Documentaries on Greece on the other hand tend to view the ancient Greeks as unproblematically homogenous. As far as I know, there has been no on screen discussion of Greek-Persian or Greek-Egyptian interaction, for example. When Michael Scott visited Sicily he gave the impression of a Greek colony transplanted overseas. Where were the discussions of the Carthaginians and the native populations, of cross cultural contact? The constant focus on what the Greeks gave to us (which I hardly need to repeat here) risks, I fear, claiming them as the progenitors of a specifically European culture. In truth, the Greeks bequeathed just as much to Muslim and Orthodox culture as they ever did to the Occident. This focus on a homogenised Greece is all the more infuriating because already in the popular print media journalists and the general public (note the number of comments) have been debating the ‘Easterness’ of Greek culture. I refer you this recent Guardian piece: http://www.theguardian.com/education/2013/jul/11/ancient-greece-cultural-hybridisation-theory.

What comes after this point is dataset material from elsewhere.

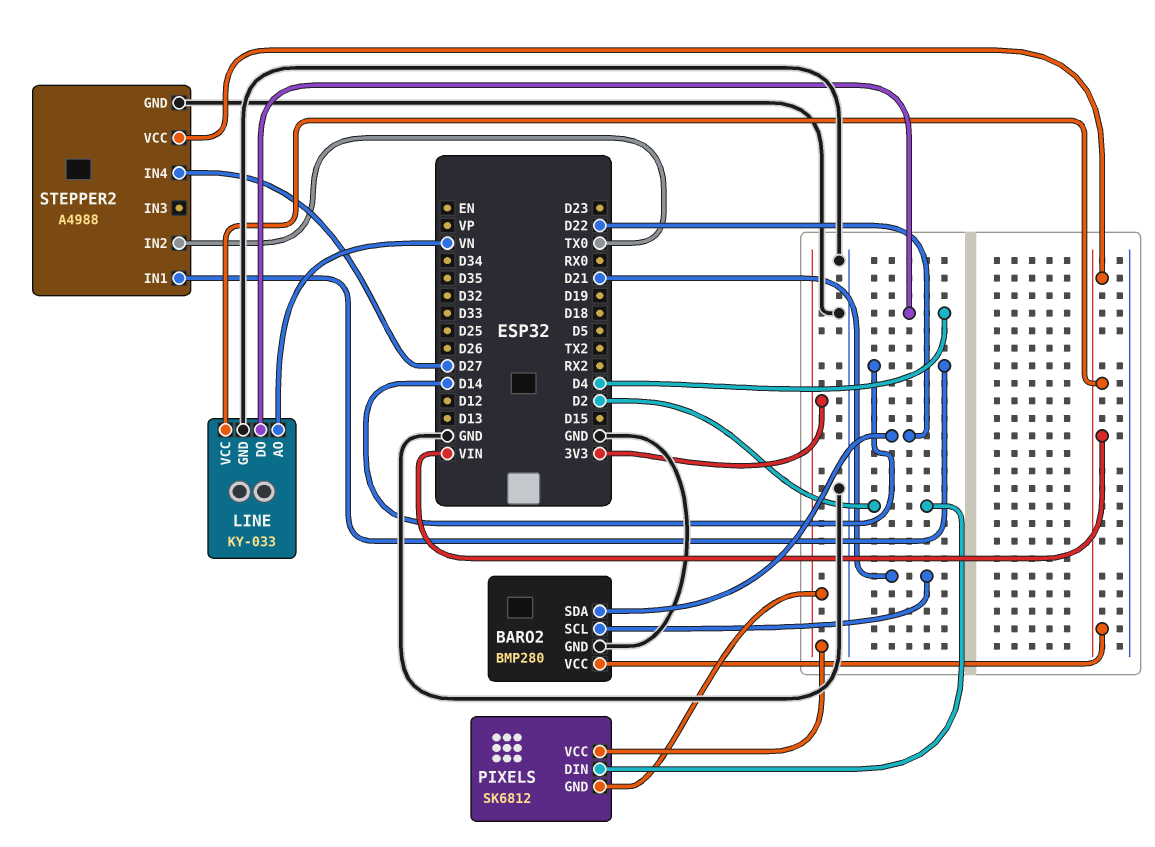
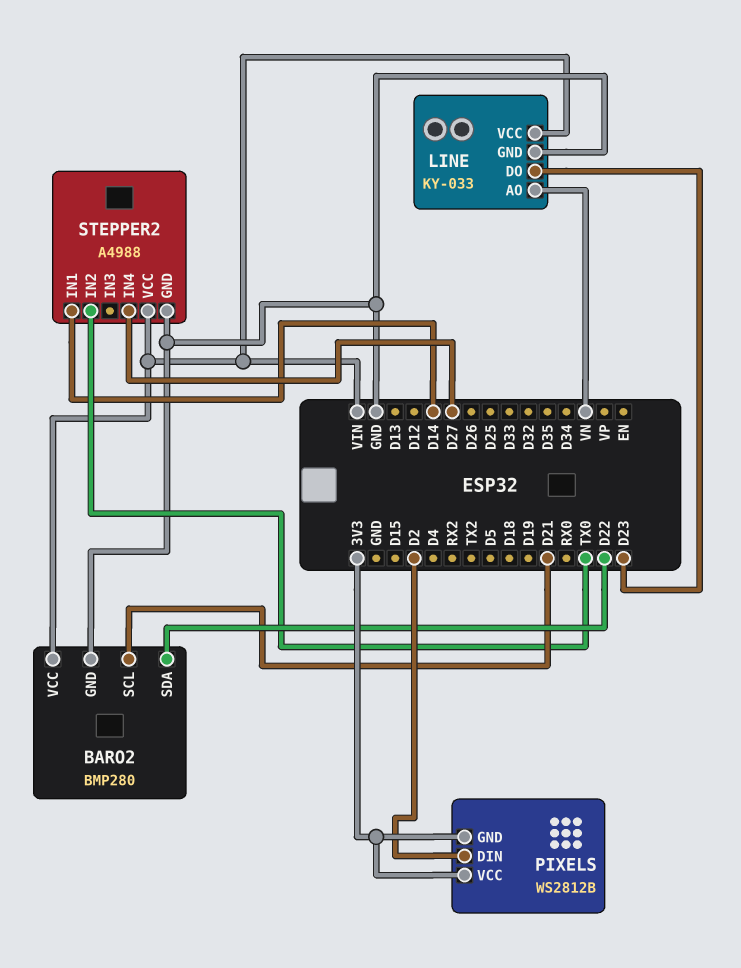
LINE pin DO: D4 -> D23
PIXELS: SK6812 -> WS2812B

Second, there is the idea that the Greeks bequeathed theatre, democracy, science etc. to posterity. This is a good television hook. It informs the viewer why they should care the Greeks. It also plays to a popular culture truism – we all know that the Greeks invented nearly everything and subsequent generations have simply stood on the shoulders of giants. But is this really how we should communicate the influence (and sheer joy) of Greek culture? I am reminded of the fact that there is a whole corpus of medieval plays, the authors of whom had never even heard of Sophocles, Aeschylus, or Euripides. Shakespeare probably never read any Greek drama, although he knew Seneca like the back of his hand. In what sense then has Greek drama influenced the theatres we have today? Well, it had to be rediscovered in the seventeenth and eighteenth centuries. That rediscovery is a very compelling story.
The problem as I see it then is this: is it enough to simply say the Greeks invented such and such (which most people already know), should we not also try and explain how these things were lost, preserved, and felt to be important over the ages? This might sound a little dry and academic but critics such as Brian Sewell have long been arguing that factual TV is dumbing down. Besides, engaging TV on cultural or intellectual traditions has been made before (e.g. Andrew Graham-Dixon on early Christian art). Is it not then high time classicists (Michael Scott?) jumped on this band wagon. I know I would watch a three part documentary on ancient medicine in (i) its original context (ii) the Muslim middle ages (iii) early modern Europe.